1. https://falconframework.org/
2. https://pypi.org/project/streaming-form-data/ (I think)
Why would it need to in this case? You only need one thread for concurrent I/O.
While I am self-taught, I'm used to (academic) books that strive for completeness. It is also what I prefer. Rather than something more pragmatic like a blog post.
It doesn't mean I want to read overly complicated prose on the subject, which I'm sure is possible.
This is much more useful than the typical "let's write a single-run example with async" blog post.
The whole async thing is there to abstract away and not have the program structured around the main loop… but in reality you have to keep in mind you are in a main loop that calls poll() and then all the registered functions.

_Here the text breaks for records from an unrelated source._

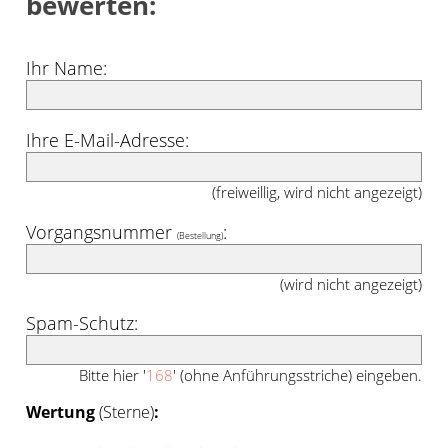
bewerten:
Ihr Name:
Ihre E-Mail-Adresse:
(freiweillig, wird nicht angezeigt)
Vorgangsnummer
:
(Bestellung)
(wird nicht angezeigt)
Spam-Schutz:
Bitte hier '
168
' (ohne Anführungsstriche) eingeben.
Wertung
(Sterne)
: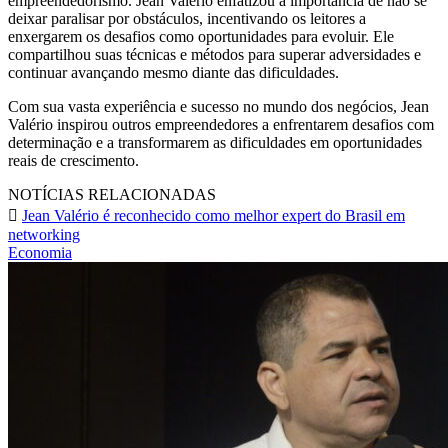
empreendedorismo. Jean Valério enfatizou a importância de não se
deixar paralisar por obstáculos, incentivando os leitores a
enxergarem os desafios como oportunidades para evoluir. Ele
compartilhou suas técnicas e métodos para superar adversidades e
continuar avançando mesmo diante das dificuldades.
Com sua vasta experiência e sucesso no mundo dos negócios, Jean
Valério inspirou outros empreendedores a enfrentarem desafios com
determinação e a transformarem as dificuldades em oportunidades
reais de crescimento.
NOTÍCIAS RELACIONADAS
Jean Valério é reconhecido como melhor expert do Brasil em
networking
Economia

Async might technically be bolted on, but no worse than async in most languages which weren't designed de novo for async (eg go/elixir).
Erlang has been around since what, the 80s? Elixir is "just" Erlang with a different face and extra features.
> restrictive
which is? Functional programming? Immutability?
Interestingly, Erlang is often called a "true" object-oriented language thanks to its actor model. It's incredibly powerful and flexible, pretty much the opposite of restrictive. Just for a simple example, you can inspect, debug and modify your program while it's running.
From your comment it just seems you're not familiar with it.
There's an article that Cal Paterson wrote that async doesn't speed up code - it is not parallel. The GIL prevents Python from being parallel. So even if you create a thread to run an async method in Python, it shall not run in parallel to the main thread of execution. (In fact, it shall block the main thread of execution if you start a thread in the thread you are in, due to the blocking run_in_executor)
https://calpaterson.com/async-python-is-not-faster.html
I wrote a multithreaded userspace 1:M:N scheduler (1 scheduler thread, M kernel threads and N lightweight/green threads) which resembles Golang M:N model. I implemented the same design in Rust, C and Java. I am thinking it could be combined with my epoll-server and it would be an application server.
https://github.com/samsquire/preemptible-thread https://github.com/samsquire/epoll-server
I am also interested in structured concurrency. This article by Vala developers is good.
https://verdagon.dev/blog/seamless-fearless-structured-concu...
I am trying to find a concurrent software design that is scalable and is easy to write and hides complicated lock programming. I document my studies and ideas in the open in ideas4.
https://github.com/samsquire/ideas4
I've implemented multithreaded parallel multiversion concurrency control in Java, which is the same approach used by Postgresql and MySQL for concurrent read and writing to the same data atomically.
I still think concurrency is hard to write and understand. Even with async/await.
// 3 requests in flight
result1 = async_task1();
result2 = async_task2();
result3 = async_task3();
await result1;
await result2;
await result3;
I ported a parallel multiconsumer multiproducer ringbuffer from Alek
https://www.linuxjournal.com/content/lock-free-multi-produce...
I use Python threads in https://github.com/samsquire/devops-schedule and https://github.com/samsquire/parallel-workers to parallelise a topologically sorted graph of IO of devops programs. This allows efficient scheduling and blocking with thread.join() for each split of the work graph and then a regrouping before doing other things, also potentially in parallel. This pattern is efficient and easy to use.
> await result2;
> await result3;
Not really, you only have *1* request in flight.
And you're waiting for them sequentially.
You need asyncio.gather ( https://docs.python.org/3/library/asyncio-task.html#asyncio.... ) if you want to run tasks concurrently.
results = await asyncio.gather(result1, result2, result3)
// 3 requests in flight
result1 = async_task1();
result2 = async_task2();
result3 = async_task3();
Depends on implementation, some are eager, some are lazy.